Either he didn’t or gluing a shattered angel back together wasn’t an option. “I’ll take this news to my brothers.” Azrael’s human form began to fade to an ice sculpture. “Or I’ll find a Titan and tell him where a demon’s wings can be found. Gold as Solomon’s crown, quite easy to see if one knows where to look.” The ice melted away, leaving his last words behind. “I will return and in a much less forgiving mood.”

Angels, fallen or not, did love to get in the last word.

“Eh, Schwarzenegger said it better and in only three words.” I lowered the Smith after he was gone.

“You think he’ll tell Cronus about Griffin?”

Zeke tried not to sound too concerned, but I would bet my new decorative pile of angel shards that he was thinking about breaking out the handcuffs again. “No, Kit. He’s not putting Cronus one wing closer to Hell, and Griffin’s wouldn’t work anyway. He’s not a demon.” Not that Cronus would be able to tell the difference, but the logic was sound. Azrael was a dick, as Oriphiel before him had been, but he wouldn’t endanger Heaven for vengeance. Anything else, yes, but not Heaven.

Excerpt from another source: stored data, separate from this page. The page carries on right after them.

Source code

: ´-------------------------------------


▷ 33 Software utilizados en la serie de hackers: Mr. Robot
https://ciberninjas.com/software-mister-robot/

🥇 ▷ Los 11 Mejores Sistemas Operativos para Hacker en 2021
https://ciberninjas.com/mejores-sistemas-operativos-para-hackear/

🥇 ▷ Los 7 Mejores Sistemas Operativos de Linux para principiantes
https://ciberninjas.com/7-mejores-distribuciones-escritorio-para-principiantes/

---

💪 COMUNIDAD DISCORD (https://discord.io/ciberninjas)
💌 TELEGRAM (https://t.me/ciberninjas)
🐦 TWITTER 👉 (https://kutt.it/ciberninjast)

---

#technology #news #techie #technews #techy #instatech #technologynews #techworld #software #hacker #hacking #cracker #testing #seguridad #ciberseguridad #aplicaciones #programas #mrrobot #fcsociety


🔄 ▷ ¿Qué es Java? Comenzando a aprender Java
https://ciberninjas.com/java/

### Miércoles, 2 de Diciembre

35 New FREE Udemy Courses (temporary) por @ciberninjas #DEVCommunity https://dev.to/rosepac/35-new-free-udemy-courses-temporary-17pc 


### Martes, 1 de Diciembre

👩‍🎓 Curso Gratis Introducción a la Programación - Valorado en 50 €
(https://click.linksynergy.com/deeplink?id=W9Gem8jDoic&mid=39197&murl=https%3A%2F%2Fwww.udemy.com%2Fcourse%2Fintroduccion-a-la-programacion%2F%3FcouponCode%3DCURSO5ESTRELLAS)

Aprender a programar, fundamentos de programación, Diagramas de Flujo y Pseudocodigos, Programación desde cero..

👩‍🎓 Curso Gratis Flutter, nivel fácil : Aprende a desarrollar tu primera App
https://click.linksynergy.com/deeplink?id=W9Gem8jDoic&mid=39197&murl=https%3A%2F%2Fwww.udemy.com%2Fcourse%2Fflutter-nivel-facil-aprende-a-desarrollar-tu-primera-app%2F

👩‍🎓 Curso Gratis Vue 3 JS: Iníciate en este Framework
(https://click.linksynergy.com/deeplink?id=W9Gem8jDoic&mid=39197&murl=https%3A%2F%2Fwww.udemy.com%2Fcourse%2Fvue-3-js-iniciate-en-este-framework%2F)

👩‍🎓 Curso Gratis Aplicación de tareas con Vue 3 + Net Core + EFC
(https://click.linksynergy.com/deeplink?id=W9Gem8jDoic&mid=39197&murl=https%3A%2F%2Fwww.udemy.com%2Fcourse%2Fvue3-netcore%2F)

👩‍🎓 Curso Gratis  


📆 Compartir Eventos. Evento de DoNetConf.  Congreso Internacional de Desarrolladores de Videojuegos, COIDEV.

But on to business. The plan didn’t stop because a heavenly asshole popped in to make a bad day worse. It only slowed it down slightly.

“All right. Someone grab the DustBuster from my closet and clean up what’s left of Daffy here.” I holstered my gun. It was time to act on what I’d thought earlier. Only a select few could get into Greek Hell now. Hades was dead as were all the Greek gods I knew of except Dionysus, and finding what table he was passed out under would be impossible. The only other free pass into Hell rested with one particular segment of the population—the deceased. “And then let’s find ourselves a medium.”